Berbeda dengan pilot, nakhoda kapal, atau masinis kereta yang harus menjalani sertifikasi ketat sebelum mengoperasikan kendaraannya, pengemudi bus dan truk di Indonesia tidak memiliki mekanisme pendidikan formal yang memadai.
Saat ini, pengemudi truk di Indonesia belajar secara otodidak atau dari rekan-rekannya, tanpa ada sistem pelatihan resmi yang mengajarkan pemahaman mendalam tentang kendaraan, teknologi, dan risiko keselamatan. Padahal, teknologi kendaraan terus berkembang, dari sistem rem hidrolik dan pneumatic, hingga peralihan dari otomotif ke ototronik, mekatronik, dan ke depan akan menuju kendaraan listrik (electric vehicle).

KNKT menekankan bahwa tanpa pendidikan yang baik, pengemudi sering kali tidak memahami batas kemampuan kendaraan yang mereka operasikan.
Salah satu contoh nyata adalah kecelakaan di Bekasi yang melibatkan truk trailer bermuatan 50 ton dengan berat total lebih dari 70 ton. Truk tersebut dikendarai dengan mesin 260 PS yang hanya dirancang untuk membawa beban maksimal 35 ton. Pengemudi, tanpa pemahaman yang cukup tentang power-to-weight ratio, tidak menyadari risiko besar yang dihadapinya.
Untuk mengatasi masalah ini, KNKT merekomendasikan kepada pemerintah agar segera mendirikan sekolah mengemudi khusus untuk pengemudi bus dan truk.

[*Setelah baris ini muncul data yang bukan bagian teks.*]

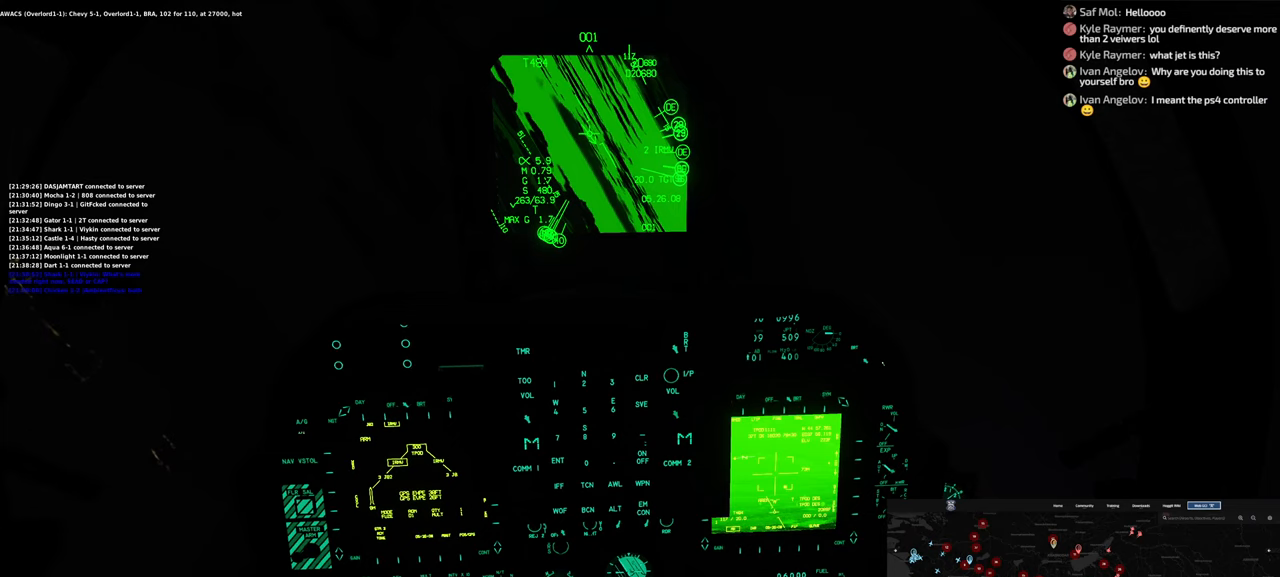
{"buttons": [], "left_stick": "center", "right_stick": "center", "events": []}
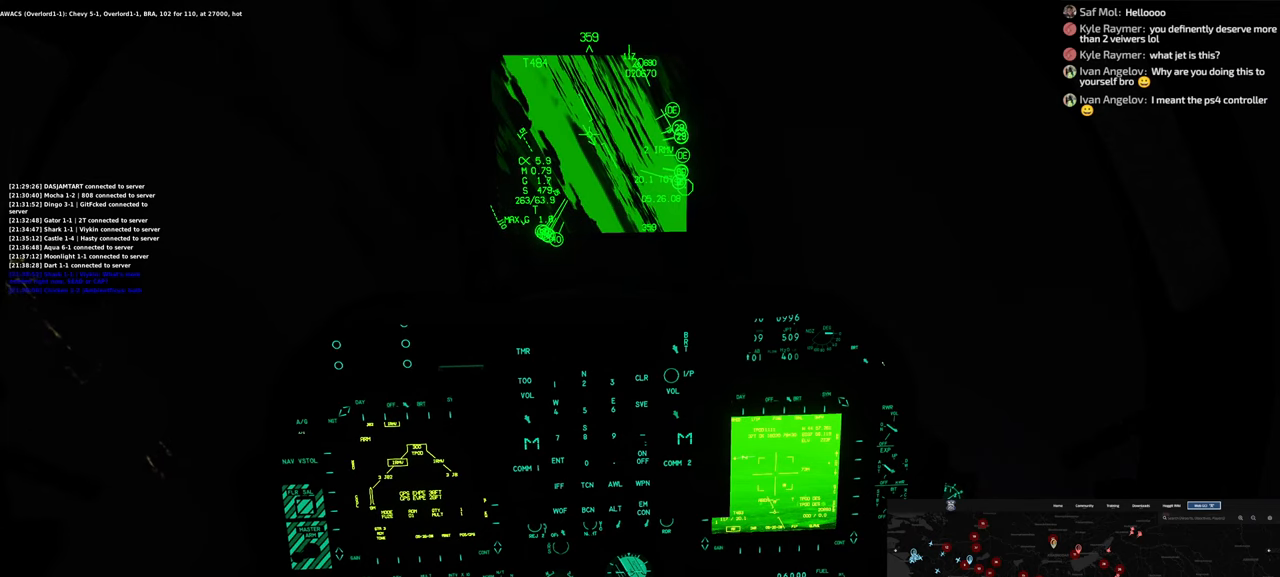
{"buttons": [], "left_stick": "down-left", "right_stick": "center", "events": [[167, "left_stick", "down-left"]]}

Langkah ini sejalan dengan amanat Pasal 77 ayat (4) Undang-Undang Nomor 22 Tahun 2009 tentang Lalu Lintas dan Angkutan Jalan, yang mewajibkan calon pengemudi angkutan umum mengikuti pendidikan dan pelatihan sebelum mendapatkan Surat Izin Mengemudi (SIM) kendaraan bermotor umum.
Dengan adanya sekolah mengemudi, diharapkan lahir pengemudi profesional yang memahami teknologi kendaraan dan aspek keselamatan. Selain itu, pendidikan ini perlu didukung dengan sistem upah yang layak agar pengemudi dapat bekerja dengan nyaman dan bertanggung jawab.
Pemberantasan truk ODOL tidak cukup hanya dengan penegakan hukum, tetapi juga harus diiringi dengan edukasi bagi para pengemudi agar lebih memahami batas kemampuan kendaraan dan risiko yang dihadapi di jalan
Ahmad Wildan adalah Plt Ketua Subkomite Lalu Lintas Angkutan Jalan Komite Nasional Keselamatan Transportasi (KNKT).